Data users should recognize that even though the files contain race data, variations in how race is coded limit evaluations of the 2020 Census using the DA and population estimates. We will not be able to evaluate race in the 2020 Census using the Vintage 2020 estimates or the 2020 DA until the 2020 modified race file is produced.
Further, for the comparisons that are currently possible, data users should be cautious when they interpret differences. Errors in the 2020 Census are only one possible source of difference between the census and the population estimates. Errors from the 2010 Census — the base for the Vintage 2020 estimates — and errors in the estimation process may also contribute to the differences. Similarly, for comparisons using DA, data users should remember that these are intended to measure net coverage error, which includes both over- and undercounts for the same population.

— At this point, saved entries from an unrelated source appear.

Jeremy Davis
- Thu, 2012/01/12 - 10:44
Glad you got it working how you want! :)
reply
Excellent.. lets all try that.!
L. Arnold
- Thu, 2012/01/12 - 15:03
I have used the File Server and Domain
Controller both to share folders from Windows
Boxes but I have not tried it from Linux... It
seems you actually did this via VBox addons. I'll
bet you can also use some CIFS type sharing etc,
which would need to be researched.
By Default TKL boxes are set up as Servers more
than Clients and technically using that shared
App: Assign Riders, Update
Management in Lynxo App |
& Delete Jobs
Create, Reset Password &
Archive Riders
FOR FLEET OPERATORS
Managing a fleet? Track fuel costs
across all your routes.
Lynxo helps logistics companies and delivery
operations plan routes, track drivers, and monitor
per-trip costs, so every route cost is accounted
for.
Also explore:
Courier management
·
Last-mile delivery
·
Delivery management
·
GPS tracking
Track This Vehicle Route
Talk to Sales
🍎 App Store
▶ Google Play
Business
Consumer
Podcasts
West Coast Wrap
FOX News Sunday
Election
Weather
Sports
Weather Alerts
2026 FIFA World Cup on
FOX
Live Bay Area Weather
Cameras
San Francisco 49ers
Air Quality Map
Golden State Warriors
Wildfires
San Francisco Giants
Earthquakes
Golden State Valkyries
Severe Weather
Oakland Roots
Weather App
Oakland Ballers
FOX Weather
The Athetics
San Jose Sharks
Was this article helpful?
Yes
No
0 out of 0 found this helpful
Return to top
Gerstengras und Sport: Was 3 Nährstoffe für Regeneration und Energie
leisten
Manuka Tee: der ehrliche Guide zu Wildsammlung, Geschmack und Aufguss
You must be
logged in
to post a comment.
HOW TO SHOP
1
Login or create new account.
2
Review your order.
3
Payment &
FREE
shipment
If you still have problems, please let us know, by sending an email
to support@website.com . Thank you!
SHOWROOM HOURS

Differences here can tell us that the final census count was either higher or lower than the DA estimate, not that the census missed people or counted some people more than once.
At this time, we can only produce DA net coverage error estimates for a limited number of population groups. More comparisons are possible using the Vintage 2020 estimates, but these too are limited by the detail of 2020 Census data currently available. We are looking forward to 2022 when we can release coverage estimates by more demographic detail and expand the range of comparisons against the population estimates.